Autre tournant : les prêtres en soutane des différents instituts et
fraternités traditionnels étaient nombreux, et même plus nombreux que
les années précédentes (une dizaine de la seule Fraternité Saint-Pierre
autour des abbés Ribeton, Pozzetto, Le Coq…) mais on n’avait carrément
jamais vu autant de prêtres diocésains et religieux en clergyman. Ni de
religieuses, comme ce groupe de Missionnaires de la charité. Leur
dénominateur commun ? La jeunesse. C’est le nouveau visage de l’Eglise
de France : si elle manque cruellement d’ouvriers pour la moisson, ceux
qui ont entendu l’appel divin ont un souffle et un enthousiasme à nous
gonfler le cœur.
A comparer avec la Marche pour la vie de
Washington, on mesure certes le chemin qui reste à parcourir.
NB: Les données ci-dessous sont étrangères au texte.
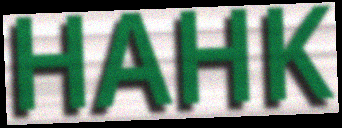
HAHK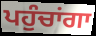
ਪਹੁੰਚਾਂਗਾ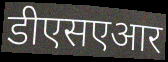
डीएसएआर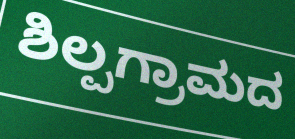
ಶಿಲ್ಪಗ್ರಾಮದ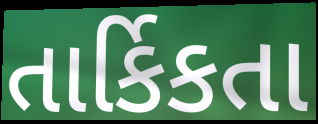
તાર્કિકતાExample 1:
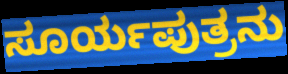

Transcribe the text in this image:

ಸೂರ್ಯಪುತ್ರನು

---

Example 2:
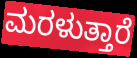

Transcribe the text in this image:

ಮರಳುತ್ತಾರೆ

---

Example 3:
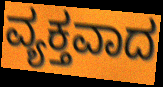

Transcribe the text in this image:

ವ್ಯಕ್ತವಾದ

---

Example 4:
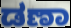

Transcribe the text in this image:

ಡಣಾ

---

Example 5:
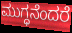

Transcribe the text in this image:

ಮುಗ್ಧನೆಂದರೆ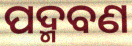
ପଦ୍ମବଣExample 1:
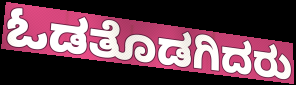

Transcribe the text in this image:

ಓಡತೊಡಗಿದರು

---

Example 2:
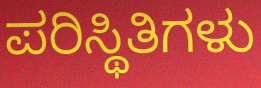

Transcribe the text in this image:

ಪರಿಸ್ಥಿತಿಗಳು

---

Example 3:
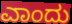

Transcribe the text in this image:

ಎಾಂದು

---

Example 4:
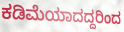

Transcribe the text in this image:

ಕಡಿಮೆಯಾದದ್ದರಿಂದ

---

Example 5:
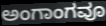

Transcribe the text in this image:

ಅಂಗಾಂಗವೂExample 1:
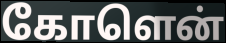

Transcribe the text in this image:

கோளென்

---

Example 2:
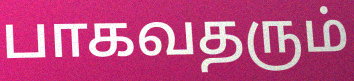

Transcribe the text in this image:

பாகவதரும்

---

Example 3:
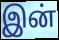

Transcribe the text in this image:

இன்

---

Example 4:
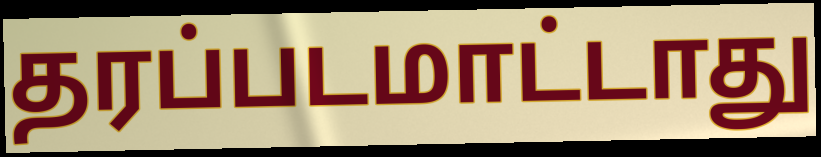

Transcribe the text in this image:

தரப்படமாட்டாது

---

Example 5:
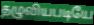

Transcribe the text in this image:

தழுவியபடியே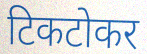
टिकटोकर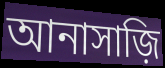
আনাসাজ়ি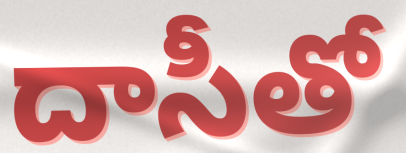
దాసీతో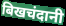
बिखचंदानी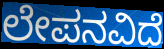
ಲೇಪನವಿದೆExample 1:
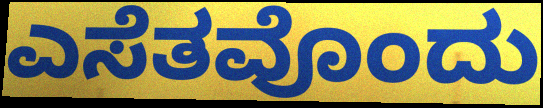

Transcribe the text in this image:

ಎಸೆತವೊಂದು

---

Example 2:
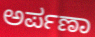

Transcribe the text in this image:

ಅರ್ಪಣಾ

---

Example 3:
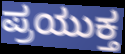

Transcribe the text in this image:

ಪ್ರಯುಕ್ತ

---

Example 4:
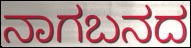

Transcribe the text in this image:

ನಾಗಬನದ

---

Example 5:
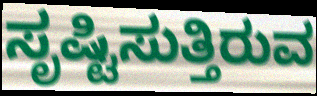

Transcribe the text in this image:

ಸೃಷ್ಟಿಸುತ್ತಿರುವ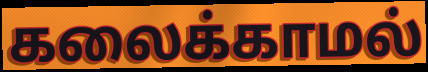
கலைக்காமல்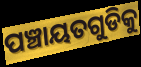
ପଞ୍ଚାୟତଗୁଡିକୁ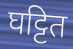
घट्टित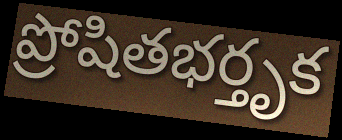
ప్రోషితభర్తృకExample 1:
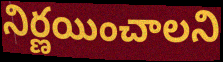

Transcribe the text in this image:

నిర్ణయించాలని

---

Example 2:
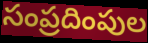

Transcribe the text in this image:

సంప్రదింపుల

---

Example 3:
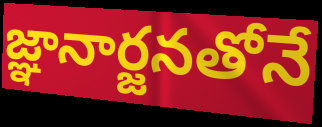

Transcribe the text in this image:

జ్ఞానార్జనతోనే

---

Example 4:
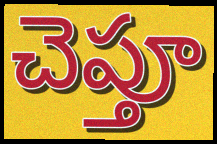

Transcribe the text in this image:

చెప్తూ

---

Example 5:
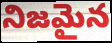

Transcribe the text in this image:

Outre-Atlantique, les écoles défilent avec leur aumônier, les
paroissiens avec leur curé, les communautés religieuses avec des
dizaines de membres présents. Et l’esprit est plus libre – chacun vient
avec son identité, sa pancarte, son slogan, pourvu qu’il partage
l’objectif, demander qu’il n’y ait plus d’avortement légal, sans
exception. A Paris, ceux qui voulaient clairement afficher leur foi
étaient relégués en fin de cortège, un peu coupés de lui, pour pouvoir
prier publiquement et ensemble. Or dans ce combat il ne peut y avoir
d’exclusive.
Au bout du compte, la 6e Marche pour la vie aura aussi montré que
des gens très divers peuvent occuper la rue côte à côte et que la
défense de la vie, de sa beauté, de l’espérance dont elle est porteuse
est un puissant fédérateur pour le bien. On ne l’avait jamais ressenti
aussi fortement.
Et cette nouveauté est un vrai signe
d’espoir. Dans le métro, le métro « envahi par les doux » à la fin de
la marche, j’entends un couple d’âge déjà mûr se réjouir de ce qu’ils
viennent de voir et d’entendre. Je devine qu’ils militaient, eux, du
temps de la loi Veil. Ils se souviennent des manifestations d’alors.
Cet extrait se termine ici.